| INSTRUCTIONS TO FOLLOW |
Retype the entries below without any changes, from the first line through the line containing "Dot at: (233, 266)", with that line included.

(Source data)
╭──

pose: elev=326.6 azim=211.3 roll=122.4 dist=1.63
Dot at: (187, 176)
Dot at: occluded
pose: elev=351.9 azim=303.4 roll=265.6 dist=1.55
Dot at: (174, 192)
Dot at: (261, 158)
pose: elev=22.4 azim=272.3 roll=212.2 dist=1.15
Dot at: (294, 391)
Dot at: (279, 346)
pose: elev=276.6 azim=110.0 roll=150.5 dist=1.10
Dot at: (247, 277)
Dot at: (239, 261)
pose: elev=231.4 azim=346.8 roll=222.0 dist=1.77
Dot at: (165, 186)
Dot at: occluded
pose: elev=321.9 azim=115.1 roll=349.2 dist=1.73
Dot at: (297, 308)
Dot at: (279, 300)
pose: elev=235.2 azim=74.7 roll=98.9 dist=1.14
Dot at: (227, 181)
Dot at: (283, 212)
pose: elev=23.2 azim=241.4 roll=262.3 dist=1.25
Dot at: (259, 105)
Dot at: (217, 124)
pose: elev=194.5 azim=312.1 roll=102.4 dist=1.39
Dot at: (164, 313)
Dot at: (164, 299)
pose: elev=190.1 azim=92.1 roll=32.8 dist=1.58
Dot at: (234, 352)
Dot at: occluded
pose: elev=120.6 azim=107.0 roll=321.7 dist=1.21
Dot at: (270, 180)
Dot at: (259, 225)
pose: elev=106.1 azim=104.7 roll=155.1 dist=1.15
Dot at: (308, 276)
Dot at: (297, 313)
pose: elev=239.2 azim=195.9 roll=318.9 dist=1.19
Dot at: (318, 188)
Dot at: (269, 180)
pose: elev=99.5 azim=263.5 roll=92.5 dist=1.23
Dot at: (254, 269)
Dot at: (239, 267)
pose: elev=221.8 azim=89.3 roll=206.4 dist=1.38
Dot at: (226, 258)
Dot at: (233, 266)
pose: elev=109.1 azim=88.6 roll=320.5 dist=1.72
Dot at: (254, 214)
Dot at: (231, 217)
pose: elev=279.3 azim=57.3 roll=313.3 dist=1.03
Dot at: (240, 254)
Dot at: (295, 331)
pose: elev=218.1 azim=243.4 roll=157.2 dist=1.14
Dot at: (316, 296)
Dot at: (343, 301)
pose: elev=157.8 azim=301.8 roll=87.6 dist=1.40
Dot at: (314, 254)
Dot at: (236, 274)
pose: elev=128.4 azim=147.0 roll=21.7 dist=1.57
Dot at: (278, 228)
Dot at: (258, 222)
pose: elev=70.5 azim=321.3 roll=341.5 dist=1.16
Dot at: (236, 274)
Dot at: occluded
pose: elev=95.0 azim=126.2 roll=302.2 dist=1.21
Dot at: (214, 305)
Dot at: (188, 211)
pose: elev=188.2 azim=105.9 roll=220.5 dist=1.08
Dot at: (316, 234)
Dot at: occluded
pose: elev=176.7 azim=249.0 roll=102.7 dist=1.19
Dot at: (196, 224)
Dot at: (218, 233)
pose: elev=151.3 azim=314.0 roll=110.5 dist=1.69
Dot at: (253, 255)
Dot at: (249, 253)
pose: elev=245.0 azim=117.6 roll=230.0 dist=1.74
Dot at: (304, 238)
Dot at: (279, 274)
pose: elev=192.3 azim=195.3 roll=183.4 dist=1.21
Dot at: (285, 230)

╰──

| TASK RESULT |
pose: elev=326.6 azim=211.3 roll=122.4 dist=1.63
Dot at: (187, 176)
Dot at: occluded
pose: elev=351.9 azim=303.4 roll=265.6 dist=1.55
Dot at: (174, 192)
Dot at: (261, 158)
pose: elev=22.4 azim=272.3 roll=212.2 dist=1.15
Dot at: (294, 391)
Dot at: (279, 346)
pose: elev=276.6 azim=110.0 roll=150.5 dist=1.10
Dot at: (247, 277)
Dot at: (239, 261)
pose: elev=231.4 azim=346.8 roll=222.0 dist=1.77
Dot at: (165, 186)
Dot at: occluded
pose: elev=321.9 azim=115.1 roll=349.2 dist=1.73
Dot at: (297, 308)
Dot at: (279, 300)
pose: elev=235.2 azim=74.7 roll=98.9 dist=1.14
Dot at: (227, 181)
Dot at: (283, 212)
pose: elev=23.2 azim=241.4 roll=262.3 dist=1.25
Dot at: (259, 105)
Dot at: (217, 124)
pose: elev=194.5 azim=312.1 roll=102.4 dist=1.39
Dot at: (164, 313)
Dot at: (164, 299)
pose: elev=190.1 azim=92.1 roll=32.8 dist=1.58
Dot at: (234, 352)
Dot at: occluded
pose: elev=120.6 azim=107.0 roll=321.7 dist=1.21
Dot at: (270, 180)
Dot at: (259, 225)
pose: elev=106.1 azim=104.7 roll=155.1 dist=1.15
Dot at: (308, 276)
Dot at: (297, 313)
pose: elev=239.2 azim=195.9 roll=318.9 dist=1.19
Dot at: (318, 188)
Dot at: (269, 180)
pose: elev=99.5 azim=263.5 roll=92.5 dist=1.23
Dot at: (254, 269)
Dot at: (239, 267)
pose: elev=221.8 azim=89.3 roll=206.4 dist=1.38
Dot at: (226, 258)
Dot at: (233, 266)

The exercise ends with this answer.